Which brings us to the overdose epidemic. Which is obviously highly interwined with the above. Although overdose deaths are reported to result from the use of prescription drugs more than from heroin, these deaths have everything to do with mixing drugs, as I’ve reported elsewhere. And this issue has taken on deadly significance now that fentanyl has entered the scene. Stanton Peele has a few things to say about that. With fentanyl so widely available (it’s entirely synthetic, you know), and with doctors getting increasingly tight-fisted (partly due to pressures from regulating bodies), what choice will addicts have other than street drugs (or abstinence)? So is legalization the only other answer? With all the problems that entails? But even without fentanyl…why exactly do people take so much dope? What does it tell us when they’re mixing heroin and methadone? I’ve touched on that one as well.
So those are a few of the headline topics that we can deal with this year. And there are others. With Trump in the US, Duterte in the Phillipines, and Putin in between, getting arrested for using drugs is starting to look more lethal than overdosing. What is going on in terms of the international pendulum swing between draconian repressive approaches and the ever-more-enlightened drug policies of countries (like the UK, Canada, and Australia) where people are stepping away from the “brain disease” model and the nasty habit of throwing addicts in jail? Cannabis will soon be legal throughout both Canada and the US! And it seems they’re finally about to close Tent City — that horrible concentration camp for addicts in sunny Arizona — if they haven’t already. Are things getting better or worse?!

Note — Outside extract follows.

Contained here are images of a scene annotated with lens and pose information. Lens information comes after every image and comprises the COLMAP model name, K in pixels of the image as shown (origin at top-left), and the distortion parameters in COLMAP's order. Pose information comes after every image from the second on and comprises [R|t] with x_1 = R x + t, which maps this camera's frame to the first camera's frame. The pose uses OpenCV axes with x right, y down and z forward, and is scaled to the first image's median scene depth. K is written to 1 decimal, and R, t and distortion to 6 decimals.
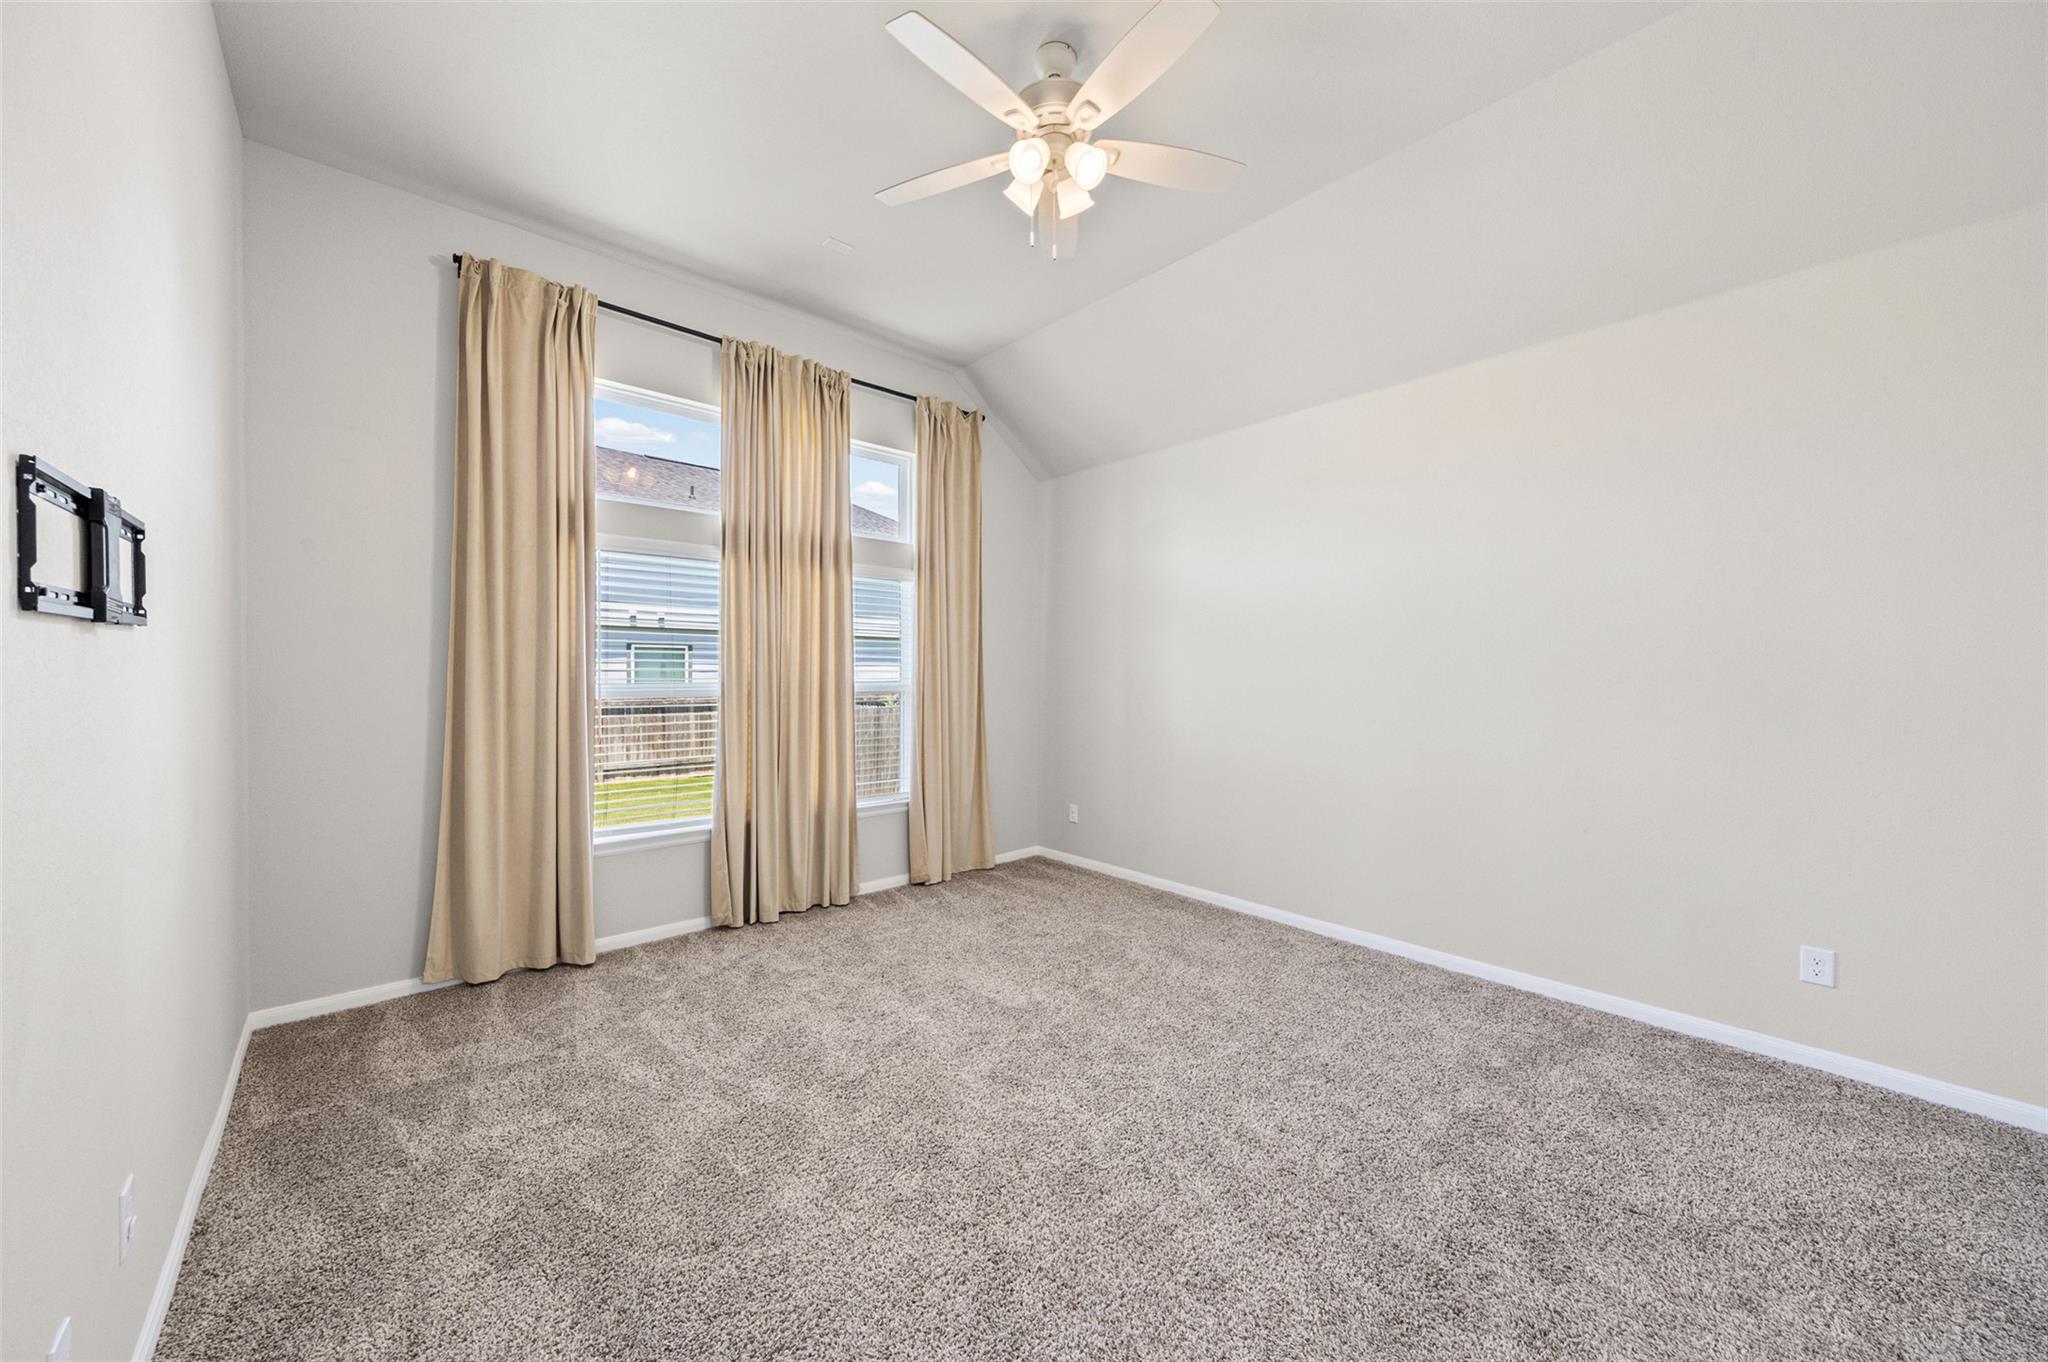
lens RADIAL K [[709.2, 0, 1024.0], [0, 709.2, 681.0], [0, 0, 1]] dist [-0.001322, 0.000226]
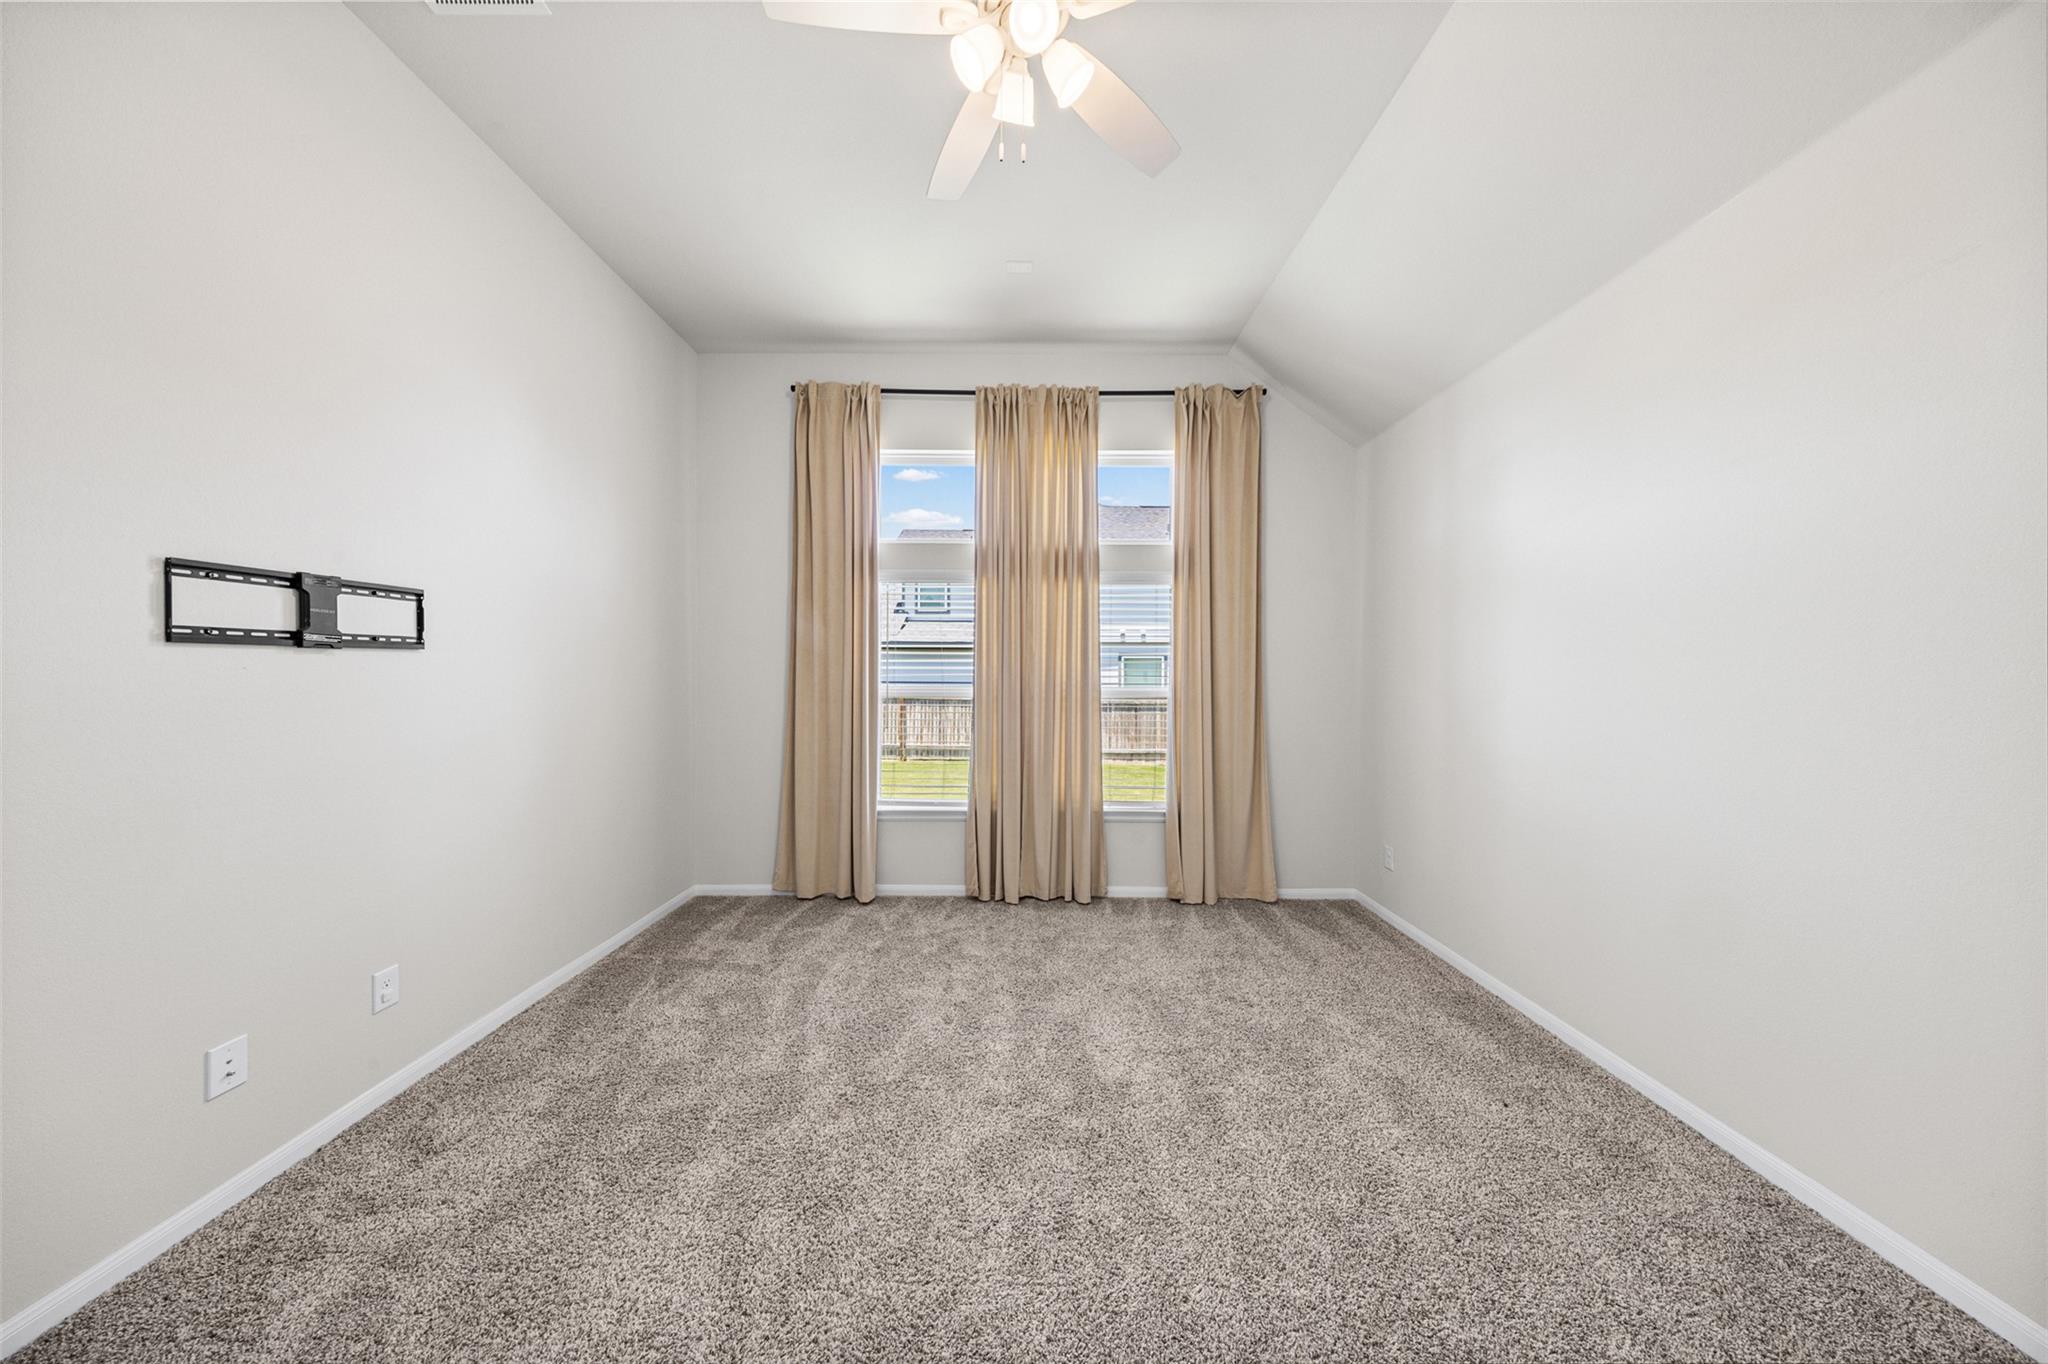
lens RADIAL K [[620.3, 0, 1088.9], [0, 620.3, 679.3], [0, 0, 1]] dist [0.016806, 0.000003]
pose [[0.750928, 0.002624, -0.660379, 0.375318], [-0.009962, 0.999923, -0.007354, -0.003784], [0.660309, 0.012101, 0.750897, 0.348178]]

And there’s so much more to talk about. More acceptance of the validity of “controlled drinking,” as we heard about from James Morris a few posts ago. Ongoing turmoil but also some radical new perspectives regarding 12-step approaches and AA. See next post. And sure enough we keep learning more about the addicted brain. In a radio interview with KABC Los Angeles last week, I fell back into this interminable squabble between the brain disease model and my (alternative) no-it’s-not-a-disease-but-yes-it-still-involves-the-brain model of addiction, and all I really wanted to say, by the end of it, was: it’s time for a truce! We’re not listening to each other! Well maybe this year, on this blog, we can find a way to do that.
Please suggest other topics you’d like us to explore. That would be very welcome.
So Happy New Year, welcome back, and let’s hope it’s a good, better, maybe even best year for those of us who care so much about addicts and addiction.